Excerpted text:
Segment Open

Chelsea and Liverpool played out one of the best games of the Premier League season on Sunday at Stamford Bridge.
After Sadio Mane's sixth-second elbow on Cesar Azpilicueta, both title-chasers exchanged chances before Mane and then Mo Salah fired Liverpool into an early two-goal lead. Chelsea hit back, though, and a quickfire double before half-time saw them level, and neither side could find a winner in the second half despite a frenetic pace.
One look on social media will have seen endless declarations of how good a game it was to watch for the neutral, but Liverpool boss Jurgen Klopp - isolating at home due to Covid - won't have been as impressed. Neither will Thomas Tuchel on the sidelines.
At full time, the Sky commentator declared that Manchester City were the winners of the duel between second-placed Chelsea and third-placed Liverpool. He was right, as City end the weekend with a ten-point lead at the top.
Pep Guardiola will have been encouraged by what he saw, especially with Chelsea up next at the Etihad.
Guardiola will have seen plenty of what he already knew. That Chelsea and Liverpool are both elite sides with brilliant attacking capabilities, and the mentality to go toe to toe with the best. He will have seen fine individual performances from the likes of Salah, Mateo Kovacic, N'Golo Kante and Eduoard Mendy, underlining the quality City are up against.
But Guardiola will have seen the same defensive weaknesses that Klopp and Tuchel will have bemoaned. Neither side got a full grip on the game, and there were plenty of defensive mistakes on show. A better side than Liverpool - who admittedly had a number of absentees - would have killed the game off before half time. And a better side than Chelsea wouldn't have allowed Liverpool to establish their two-goal lead in the first place.
The message from City after their scare at Arsenal was about control. Match-winner Rodri said that when things are not going right, they must do the simple things right. Like City on New Year's Day, neither Liverpool or Chelsea can claim to have done that.
City, though, produced a one-off performance this weekend, something Rodri put down to tiredness after a busy Christmas and absentees of their own. The two chasers have shown symptoms of that lack of control before - with Chelsea on a frustrating run of two wins from seven, and Liverpool now winless in three.
Both sides also have two Carabao Cup semi-final games before the next Premier League clash, whereas City have a trip to League Two side Swindon on Friday and two free midweeks. So when they face another big game in the title race for their next Premier League outing - a home clash with Chelsea - they will be confident of striking a knockout blow to their visitors.
A win against Tuchel's side would put 13 points between the sides with 16 games left, meaning City would have to effectively drop a point per game for Chelsea to catch them. It's not impossible, as Tuchel said of City's ten-point lead, but it would leave Chelsea needing a sensational run of results to overturn things.
As City have used December to put the pressure on with their own results, now they can be confident of knocking Chelsea firmly out of the running having seen their weaknesses out in the open against Liverpool. Then, if they can keep Liverpool at arms length, too, a victory against them in April would surely end any hopes Klopp and his side had of winning the league.
Now City have done the hard work, they are effectively only two big wins against Chelsea and Liverpool from eliminating all competition for another Premier League title.
And luckily for Guardiola, both sides have made it clear exactly how they can be beaten with their chaotic meeting on Sunday.

Segment Closed

Supplied entries:

Segment Open

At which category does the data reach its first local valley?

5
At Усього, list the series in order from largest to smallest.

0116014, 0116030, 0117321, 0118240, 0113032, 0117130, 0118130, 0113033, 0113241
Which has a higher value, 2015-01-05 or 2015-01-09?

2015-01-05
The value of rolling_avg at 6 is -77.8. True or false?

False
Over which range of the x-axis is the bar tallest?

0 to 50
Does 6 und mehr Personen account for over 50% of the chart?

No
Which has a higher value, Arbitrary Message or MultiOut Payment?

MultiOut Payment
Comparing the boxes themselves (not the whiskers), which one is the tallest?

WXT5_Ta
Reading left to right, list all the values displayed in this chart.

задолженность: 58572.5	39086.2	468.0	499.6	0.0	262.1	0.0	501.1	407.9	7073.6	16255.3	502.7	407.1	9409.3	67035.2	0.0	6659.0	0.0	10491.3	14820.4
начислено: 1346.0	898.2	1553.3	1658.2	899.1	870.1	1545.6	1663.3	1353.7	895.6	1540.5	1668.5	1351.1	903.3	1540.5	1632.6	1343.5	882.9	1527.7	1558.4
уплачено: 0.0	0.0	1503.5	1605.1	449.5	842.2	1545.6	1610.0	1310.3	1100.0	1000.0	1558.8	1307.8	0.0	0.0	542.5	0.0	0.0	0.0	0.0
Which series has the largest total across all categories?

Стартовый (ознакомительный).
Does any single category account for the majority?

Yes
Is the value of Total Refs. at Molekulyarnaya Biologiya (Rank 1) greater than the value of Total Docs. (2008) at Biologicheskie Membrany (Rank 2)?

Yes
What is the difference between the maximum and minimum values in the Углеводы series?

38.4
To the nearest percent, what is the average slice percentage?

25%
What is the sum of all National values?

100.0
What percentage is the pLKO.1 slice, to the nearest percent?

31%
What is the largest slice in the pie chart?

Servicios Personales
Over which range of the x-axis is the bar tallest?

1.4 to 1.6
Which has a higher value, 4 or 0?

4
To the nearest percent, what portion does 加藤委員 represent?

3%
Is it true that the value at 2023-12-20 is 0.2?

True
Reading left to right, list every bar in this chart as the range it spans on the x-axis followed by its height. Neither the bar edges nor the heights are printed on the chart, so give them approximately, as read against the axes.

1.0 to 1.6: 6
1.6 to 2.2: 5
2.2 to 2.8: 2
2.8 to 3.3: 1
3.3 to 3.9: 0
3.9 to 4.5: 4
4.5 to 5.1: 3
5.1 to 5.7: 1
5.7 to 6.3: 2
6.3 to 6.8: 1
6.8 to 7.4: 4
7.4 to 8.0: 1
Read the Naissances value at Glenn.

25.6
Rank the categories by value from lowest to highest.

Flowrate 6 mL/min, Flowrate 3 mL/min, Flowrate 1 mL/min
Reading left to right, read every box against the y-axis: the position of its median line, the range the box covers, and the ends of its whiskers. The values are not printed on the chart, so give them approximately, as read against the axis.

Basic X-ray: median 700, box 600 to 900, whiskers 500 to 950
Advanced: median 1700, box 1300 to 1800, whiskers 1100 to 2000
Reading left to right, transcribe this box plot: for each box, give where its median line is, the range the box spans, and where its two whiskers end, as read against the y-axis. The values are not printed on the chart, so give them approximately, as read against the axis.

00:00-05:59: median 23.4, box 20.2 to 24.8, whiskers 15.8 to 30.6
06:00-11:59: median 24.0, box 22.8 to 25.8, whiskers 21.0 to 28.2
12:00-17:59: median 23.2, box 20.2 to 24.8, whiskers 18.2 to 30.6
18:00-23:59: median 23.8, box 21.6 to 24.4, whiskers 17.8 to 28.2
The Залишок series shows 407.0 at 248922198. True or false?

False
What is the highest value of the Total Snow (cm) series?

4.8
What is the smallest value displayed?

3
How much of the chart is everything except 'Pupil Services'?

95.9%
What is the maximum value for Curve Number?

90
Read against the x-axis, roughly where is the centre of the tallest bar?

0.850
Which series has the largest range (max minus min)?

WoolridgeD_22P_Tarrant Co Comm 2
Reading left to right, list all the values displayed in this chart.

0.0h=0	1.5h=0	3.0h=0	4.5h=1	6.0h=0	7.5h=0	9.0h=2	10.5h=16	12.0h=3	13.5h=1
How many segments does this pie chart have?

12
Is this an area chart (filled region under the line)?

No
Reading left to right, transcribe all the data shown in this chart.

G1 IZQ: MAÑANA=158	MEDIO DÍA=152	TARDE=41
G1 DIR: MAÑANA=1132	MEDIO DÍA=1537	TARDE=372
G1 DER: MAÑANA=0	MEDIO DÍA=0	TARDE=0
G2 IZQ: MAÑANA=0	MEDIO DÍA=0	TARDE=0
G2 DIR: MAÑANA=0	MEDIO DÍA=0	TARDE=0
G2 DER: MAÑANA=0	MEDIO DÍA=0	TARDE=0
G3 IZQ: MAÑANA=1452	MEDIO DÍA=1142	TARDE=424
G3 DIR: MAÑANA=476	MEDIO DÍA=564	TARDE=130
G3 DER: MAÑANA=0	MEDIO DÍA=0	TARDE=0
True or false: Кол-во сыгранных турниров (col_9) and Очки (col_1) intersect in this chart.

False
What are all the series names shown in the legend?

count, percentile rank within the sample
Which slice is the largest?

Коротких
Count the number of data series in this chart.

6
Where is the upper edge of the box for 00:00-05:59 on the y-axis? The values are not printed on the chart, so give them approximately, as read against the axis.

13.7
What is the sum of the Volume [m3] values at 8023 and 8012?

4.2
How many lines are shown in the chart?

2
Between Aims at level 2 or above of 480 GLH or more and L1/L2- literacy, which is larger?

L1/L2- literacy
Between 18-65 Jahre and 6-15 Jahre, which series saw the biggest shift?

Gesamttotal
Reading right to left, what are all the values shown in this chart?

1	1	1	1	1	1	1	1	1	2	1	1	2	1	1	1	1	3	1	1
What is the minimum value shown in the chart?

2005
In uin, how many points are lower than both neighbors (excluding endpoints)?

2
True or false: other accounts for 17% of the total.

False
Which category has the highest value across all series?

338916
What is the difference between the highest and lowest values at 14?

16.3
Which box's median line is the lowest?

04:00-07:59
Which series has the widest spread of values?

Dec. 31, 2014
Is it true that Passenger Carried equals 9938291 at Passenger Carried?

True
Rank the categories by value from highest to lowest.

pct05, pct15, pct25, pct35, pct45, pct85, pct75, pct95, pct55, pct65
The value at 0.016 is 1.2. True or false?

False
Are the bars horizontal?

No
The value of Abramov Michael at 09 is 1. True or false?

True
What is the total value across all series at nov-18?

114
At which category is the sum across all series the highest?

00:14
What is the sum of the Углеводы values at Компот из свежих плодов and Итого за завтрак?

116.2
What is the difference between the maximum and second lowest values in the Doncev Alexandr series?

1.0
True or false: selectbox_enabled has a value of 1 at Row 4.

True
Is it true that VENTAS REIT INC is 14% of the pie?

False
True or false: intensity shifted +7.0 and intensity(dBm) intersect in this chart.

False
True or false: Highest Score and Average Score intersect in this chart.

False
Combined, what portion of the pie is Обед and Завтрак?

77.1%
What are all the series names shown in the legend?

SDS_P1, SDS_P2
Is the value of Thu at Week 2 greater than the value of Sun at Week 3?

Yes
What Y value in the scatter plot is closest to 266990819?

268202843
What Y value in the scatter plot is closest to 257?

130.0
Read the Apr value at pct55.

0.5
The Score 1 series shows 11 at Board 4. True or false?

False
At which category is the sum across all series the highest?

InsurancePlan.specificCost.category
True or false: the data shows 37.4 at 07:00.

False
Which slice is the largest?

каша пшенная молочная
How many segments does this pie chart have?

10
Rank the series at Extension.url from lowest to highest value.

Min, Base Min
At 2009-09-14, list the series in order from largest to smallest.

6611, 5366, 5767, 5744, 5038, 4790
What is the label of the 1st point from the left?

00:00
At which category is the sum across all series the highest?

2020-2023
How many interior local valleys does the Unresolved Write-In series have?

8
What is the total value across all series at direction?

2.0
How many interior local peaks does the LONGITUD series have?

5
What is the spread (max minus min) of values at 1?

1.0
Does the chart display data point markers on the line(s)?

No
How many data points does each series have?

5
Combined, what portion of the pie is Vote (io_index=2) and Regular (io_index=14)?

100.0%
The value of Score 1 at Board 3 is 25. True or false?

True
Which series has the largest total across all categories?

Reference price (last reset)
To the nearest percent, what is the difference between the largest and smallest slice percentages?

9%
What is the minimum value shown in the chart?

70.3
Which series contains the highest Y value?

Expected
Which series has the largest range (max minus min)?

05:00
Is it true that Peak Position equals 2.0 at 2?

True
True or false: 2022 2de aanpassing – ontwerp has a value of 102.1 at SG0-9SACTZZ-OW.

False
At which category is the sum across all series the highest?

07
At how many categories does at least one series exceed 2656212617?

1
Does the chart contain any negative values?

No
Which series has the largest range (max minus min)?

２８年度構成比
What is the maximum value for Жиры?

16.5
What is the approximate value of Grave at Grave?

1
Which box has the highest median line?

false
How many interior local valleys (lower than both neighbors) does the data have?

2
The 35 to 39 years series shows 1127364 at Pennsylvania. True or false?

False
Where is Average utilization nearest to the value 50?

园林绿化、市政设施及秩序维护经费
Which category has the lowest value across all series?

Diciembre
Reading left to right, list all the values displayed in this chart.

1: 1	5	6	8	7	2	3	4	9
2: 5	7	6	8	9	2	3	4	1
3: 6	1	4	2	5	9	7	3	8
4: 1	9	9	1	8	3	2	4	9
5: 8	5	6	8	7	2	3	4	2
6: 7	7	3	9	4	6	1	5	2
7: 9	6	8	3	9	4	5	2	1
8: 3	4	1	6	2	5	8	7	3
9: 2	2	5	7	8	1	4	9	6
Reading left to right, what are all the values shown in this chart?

Segment Closed

What to do:
Answer these questions from the match article.
1. Which two Liverpool players scored to give the side its early two-goal lead?
2. Why was Jurgen Klopp isolating at home?
3. Which side will Manchester City visit on Friday?
Answer from the match article alone.

Task response:
1. Sadio Mane and Mo Salah
2. Covid
3. Swindon, a League Two side